### Task goal
The part to set down runs from the first line of the data below through the line with "0: (208, 40, 2.18)", inclusive; write it exactly and leave out the pictures.

Data below:

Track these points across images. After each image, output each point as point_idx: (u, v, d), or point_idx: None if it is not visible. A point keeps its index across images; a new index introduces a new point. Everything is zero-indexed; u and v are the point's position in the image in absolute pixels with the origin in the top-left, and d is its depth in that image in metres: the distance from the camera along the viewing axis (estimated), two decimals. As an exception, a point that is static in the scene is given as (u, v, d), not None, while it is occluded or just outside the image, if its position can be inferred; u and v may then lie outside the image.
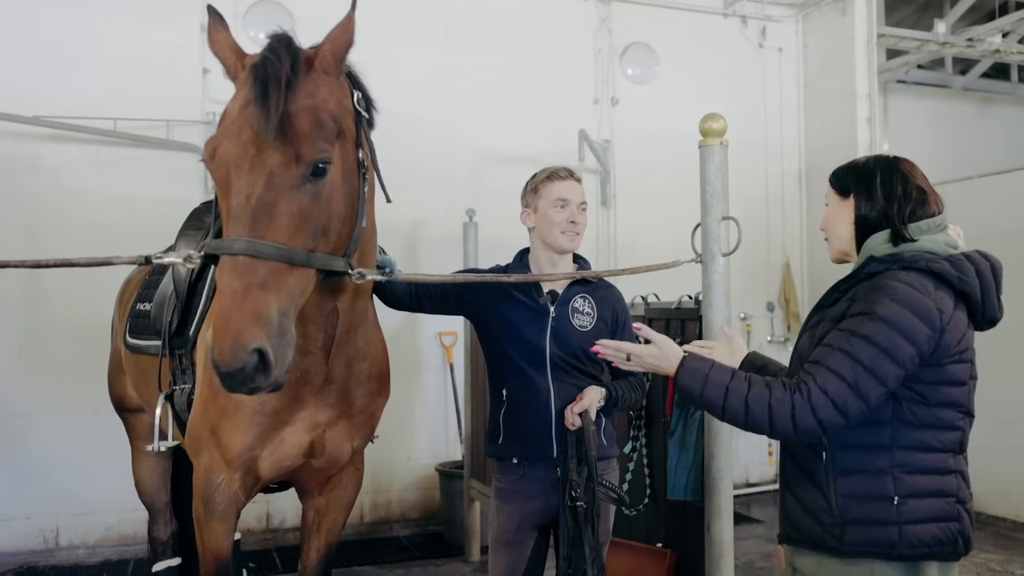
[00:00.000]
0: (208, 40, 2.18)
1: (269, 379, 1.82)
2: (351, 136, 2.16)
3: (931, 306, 1.86)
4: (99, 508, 5.32)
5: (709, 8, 7.12)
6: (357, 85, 2.30)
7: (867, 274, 1.98)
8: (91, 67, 5.40)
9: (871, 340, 1.83)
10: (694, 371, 2.02)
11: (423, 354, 6.08)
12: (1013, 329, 5.06)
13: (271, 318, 1.83)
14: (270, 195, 1.90)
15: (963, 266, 1.92)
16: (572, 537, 2.54)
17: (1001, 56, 7.56)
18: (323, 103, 2.03)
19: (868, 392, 1.83)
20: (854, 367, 1.83)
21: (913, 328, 1.83)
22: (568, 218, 2.71)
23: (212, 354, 1.78)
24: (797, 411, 1.85)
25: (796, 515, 2.02)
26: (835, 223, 2.11)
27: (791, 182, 7.38)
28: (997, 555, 5.34)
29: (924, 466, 1.91)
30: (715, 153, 2.81)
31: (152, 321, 3.17)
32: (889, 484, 1.89)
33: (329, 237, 2.06)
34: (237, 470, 2.52)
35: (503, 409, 2.74)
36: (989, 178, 6.22)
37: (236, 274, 1.83)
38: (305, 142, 1.94)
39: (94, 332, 5.01)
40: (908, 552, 1.87)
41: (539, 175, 2.82)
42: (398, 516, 6.00)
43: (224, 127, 1.99)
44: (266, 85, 1.93)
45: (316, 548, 2.89)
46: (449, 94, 6.19)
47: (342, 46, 2.12)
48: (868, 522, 1.89)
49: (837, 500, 1.93)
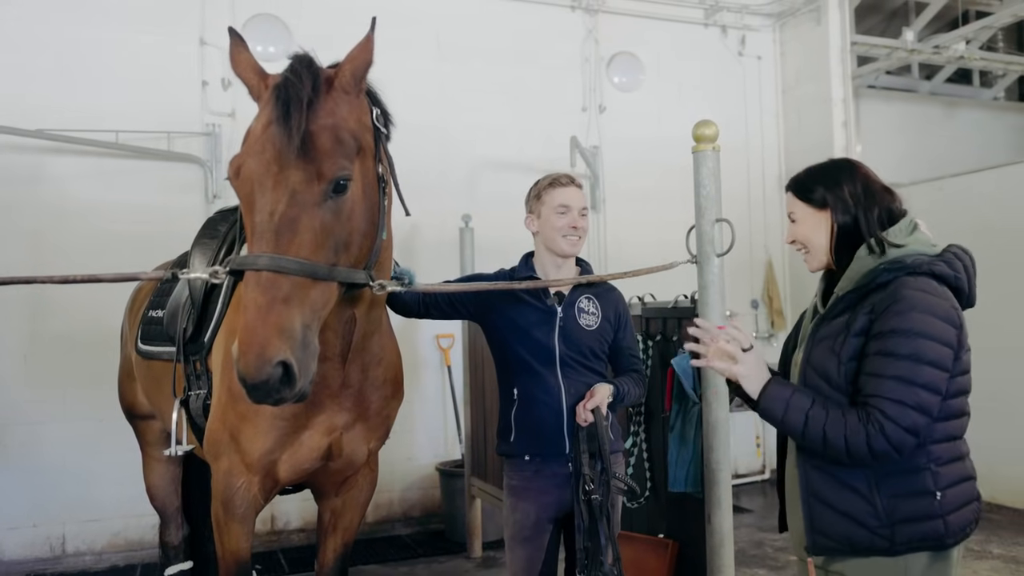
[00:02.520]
0: (231, 61, 2.22)
1: (294, 390, 1.86)
2: (370, 152, 2.21)
3: (949, 307, 1.93)
4: (105, 514, 5.36)
5: (691, 19, 7.31)
6: (375, 102, 2.34)
7: (879, 284, 2.00)
8: (92, 80, 5.45)
9: (917, 358, 1.88)
10: (777, 397, 1.99)
11: (421, 357, 6.18)
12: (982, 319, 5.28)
13: (295, 331, 1.87)
14: (293, 212, 1.95)
15: (955, 264, 2.01)
16: (588, 529, 2.61)
17: (965, 62, 7.82)
18: (343, 122, 2.08)
19: (931, 407, 1.89)
20: (914, 390, 1.87)
21: (944, 333, 1.90)
22: (570, 223, 2.80)
23: (238, 367, 1.82)
24: (872, 441, 1.87)
25: (830, 523, 2.01)
26: (814, 235, 2.13)
27: (772, 185, 7.56)
28: (976, 535, 5.52)
29: (951, 456, 1.98)
30: (708, 158, 2.86)
31: (165, 327, 3.19)
32: (929, 479, 1.94)
33: (351, 251, 2.11)
34: (257, 473, 2.57)
35: (515, 407, 2.81)
36: (960, 178, 6.45)
37: (260, 289, 1.88)
38: (326, 160, 1.99)
39: (97, 340, 5.09)
40: (952, 540, 1.94)
41: (542, 182, 2.91)
42: (400, 515, 6.10)
43: (248, 146, 2.05)
44: (288, 105, 1.98)
45: (333, 548, 2.94)
46: (443, 103, 6.31)
47: (361, 65, 2.17)
48: (916, 519, 1.93)
49: (883, 502, 1.95)
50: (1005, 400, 5.98)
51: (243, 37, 2.27)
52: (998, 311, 5.85)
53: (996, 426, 5.99)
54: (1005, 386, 5.98)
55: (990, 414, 5.95)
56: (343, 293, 2.13)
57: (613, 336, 2.90)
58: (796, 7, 7.35)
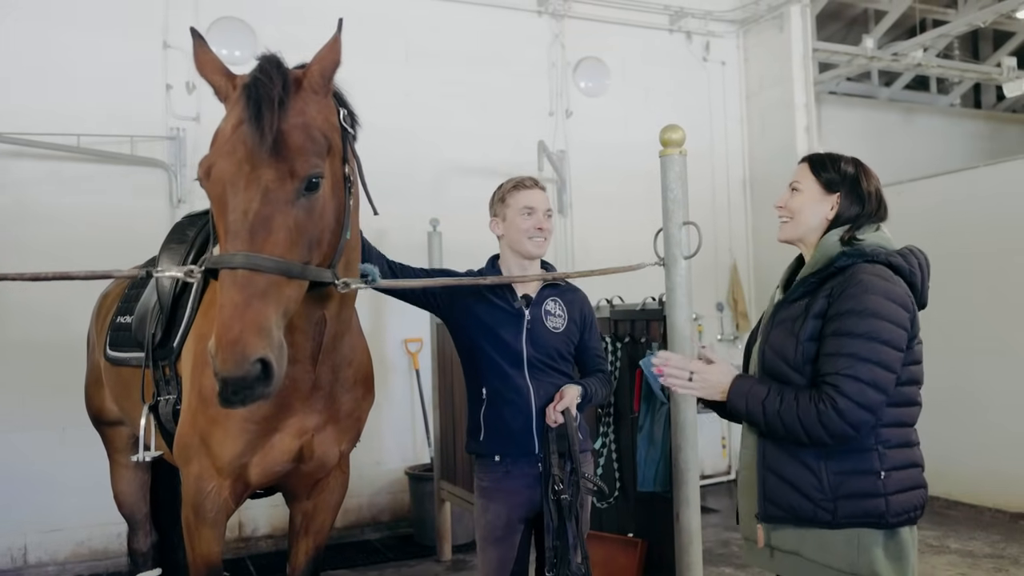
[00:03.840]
0: (196, 63, 2.19)
1: (269, 388, 1.86)
2: (338, 152, 2.22)
3: (903, 292, 2.03)
4: (68, 524, 5.27)
5: (656, 24, 7.40)
6: (342, 103, 2.35)
7: (837, 268, 2.09)
8: (54, 83, 5.37)
9: (871, 336, 1.95)
10: (738, 392, 2.09)
11: (389, 361, 6.17)
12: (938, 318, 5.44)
13: (271, 329, 1.87)
14: (267, 210, 1.95)
15: (911, 259, 2.10)
16: (557, 528, 2.63)
17: (922, 69, 8.02)
18: (313, 120, 2.08)
19: (886, 383, 1.96)
20: (868, 367, 1.94)
21: (897, 315, 1.98)
22: (535, 224, 2.82)
23: (215, 365, 1.80)
24: (824, 419, 1.94)
25: (781, 495, 2.09)
26: (810, 211, 2.21)
27: (736, 189, 7.68)
28: (933, 531, 5.69)
29: (899, 441, 2.06)
30: (675, 162, 2.92)
31: (134, 333, 3.16)
32: (875, 459, 2.02)
33: (321, 248, 2.12)
34: (227, 477, 2.55)
35: (484, 407, 2.83)
36: (918, 182, 6.62)
37: (236, 287, 1.87)
38: (299, 158, 1.99)
39: (58, 347, 5.00)
40: (894, 520, 2.00)
41: (506, 185, 2.93)
42: (369, 520, 6.08)
43: (218, 146, 2.03)
44: (259, 104, 1.97)
45: (305, 551, 2.92)
46: (410, 107, 6.32)
47: (330, 65, 2.18)
48: (859, 495, 2.01)
49: (829, 478, 2.02)
50: (961, 399, 6.13)
51: (205, 39, 2.25)
52: (953, 312, 6.02)
53: (953, 424, 6.15)
54: (960, 385, 6.13)
55: (947, 412, 6.12)
56: (308, 292, 2.13)
57: (579, 337, 2.93)
58: (759, 14, 7.47)
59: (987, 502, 6.06)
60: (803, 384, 2.06)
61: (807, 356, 2.07)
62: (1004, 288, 5.94)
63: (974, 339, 6.08)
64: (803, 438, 1.99)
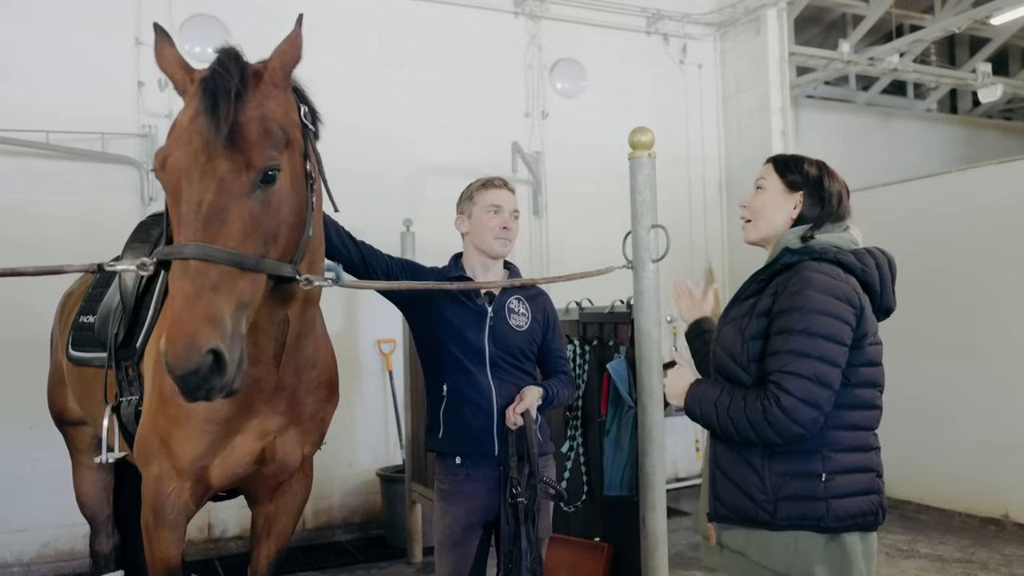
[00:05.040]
0: (156, 56, 2.20)
1: (223, 379, 1.83)
2: (298, 147, 2.21)
3: (848, 288, 2.02)
4: (34, 524, 5.21)
5: (633, 27, 7.40)
6: (303, 99, 2.33)
7: (783, 265, 2.11)
8: (24, 79, 5.31)
9: (810, 332, 1.95)
10: (693, 395, 2.13)
11: (362, 361, 6.14)
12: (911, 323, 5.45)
13: (224, 320, 1.84)
14: (221, 201, 1.93)
15: (865, 258, 2.10)
16: (513, 533, 2.63)
17: (899, 74, 8.07)
18: (271, 113, 2.08)
19: (829, 378, 1.95)
20: (809, 362, 1.94)
21: (840, 310, 1.98)
22: (501, 223, 2.82)
23: (166, 358, 1.77)
24: (770, 417, 1.94)
25: (727, 494, 2.11)
26: (773, 210, 2.22)
27: (712, 191, 7.70)
28: (904, 535, 5.73)
29: (850, 444, 2.04)
30: (644, 164, 2.87)
31: (96, 333, 3.14)
32: (818, 462, 2.01)
33: (278, 244, 2.09)
34: (188, 479, 2.53)
35: (443, 404, 2.81)
36: (891, 187, 6.67)
37: (188, 278, 1.85)
38: (255, 150, 1.98)
39: (22, 346, 4.95)
40: (834, 524, 2.00)
41: (474, 184, 2.93)
42: (340, 521, 6.05)
43: (174, 137, 2.02)
44: (216, 96, 1.97)
45: (266, 554, 2.91)
46: (385, 106, 6.29)
47: (290, 60, 2.18)
48: (799, 498, 2.01)
49: (771, 479, 2.03)
50: (933, 403, 6.19)
51: (168, 33, 2.25)
52: (925, 317, 6.06)
53: (924, 428, 6.20)
54: (932, 389, 6.18)
55: (919, 416, 6.17)
56: (271, 288, 2.11)
57: (542, 338, 2.93)
58: (736, 17, 7.50)
59: (957, 507, 6.10)
60: (750, 382, 2.07)
61: (752, 355, 2.08)
62: (978, 293, 5.98)
63: (947, 344, 6.13)
64: (753, 438, 2.00)
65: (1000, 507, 5.85)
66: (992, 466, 5.84)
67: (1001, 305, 5.83)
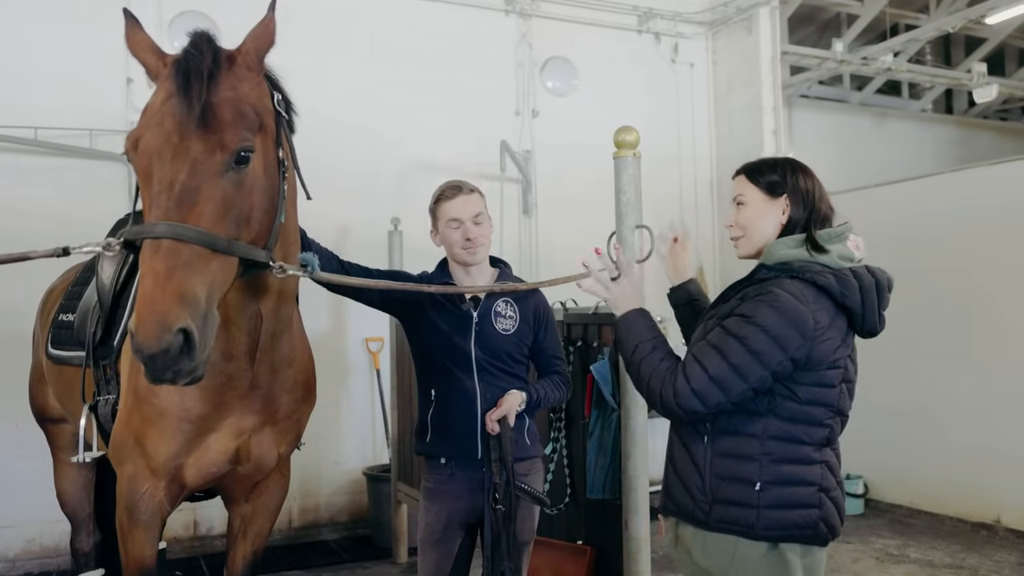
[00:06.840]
0: (126, 42, 2.17)
1: (193, 361, 1.80)
2: (271, 133, 2.19)
3: (807, 316, 1.95)
4: (19, 520, 5.20)
5: (624, 25, 7.37)
6: (276, 87, 2.32)
7: (758, 279, 2.08)
8: (12, 75, 5.29)
9: (744, 342, 1.95)
10: (627, 322, 2.18)
11: (350, 360, 6.12)
12: (905, 329, 5.42)
13: (196, 299, 1.82)
14: (193, 182, 1.91)
15: (847, 282, 2.01)
16: (494, 537, 2.64)
17: (893, 74, 8.04)
18: (245, 96, 2.06)
19: (730, 386, 1.96)
20: (721, 363, 1.96)
21: (785, 336, 1.93)
22: (463, 236, 2.76)
23: (136, 339, 1.74)
24: (663, 389, 2.01)
25: (675, 490, 2.15)
26: (762, 221, 2.14)
27: (703, 191, 7.67)
28: (894, 540, 5.71)
29: (790, 456, 2.02)
30: (629, 164, 2.89)
31: (76, 332, 3.14)
32: (755, 470, 2.01)
33: (251, 227, 2.07)
34: (162, 479, 2.51)
35: (432, 409, 2.81)
36: (885, 187, 6.65)
37: (159, 257, 1.82)
38: (228, 130, 1.96)
39: (10, 340, 4.91)
40: (764, 533, 1.99)
41: (434, 195, 2.87)
42: (327, 520, 6.03)
43: (146, 119, 2.00)
44: (188, 77, 1.95)
45: (242, 555, 2.89)
46: (375, 104, 6.26)
47: (264, 44, 2.18)
48: (731, 502, 2.02)
49: (710, 480, 2.05)
50: (923, 407, 6.16)
51: (137, 18, 2.22)
52: (916, 320, 6.03)
53: (916, 433, 6.18)
54: (921, 393, 6.16)
55: (909, 418, 6.16)
56: (242, 273, 2.07)
57: (533, 338, 2.89)
58: (728, 16, 7.47)
59: (949, 511, 6.07)
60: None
61: None
62: (971, 296, 5.95)
63: (939, 346, 6.10)
64: (644, 393, 2.09)
65: (992, 512, 5.81)
66: (984, 470, 5.81)
67: (994, 308, 5.80)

End of Data.

### The completed task
Track these points across images. After each image, output each point as point_idx: (u, v, d), or point_idx: None if it is not visible. A point keeps its index across images; a new index introduces a new point. Everything is zero-indexed; u and v are the point's position in the image in absolute pixels with the origin in the top-left, and d is its depth in that image in metres: the distance from the camera along the viewing axis (estimated), two decimals. As an exception, a point that is static in the scene is given as (u, v, d), not None, while it is occluded or just outside the image, if its position can be inferred; u and v may then lie outside the image.
[00:00.000]
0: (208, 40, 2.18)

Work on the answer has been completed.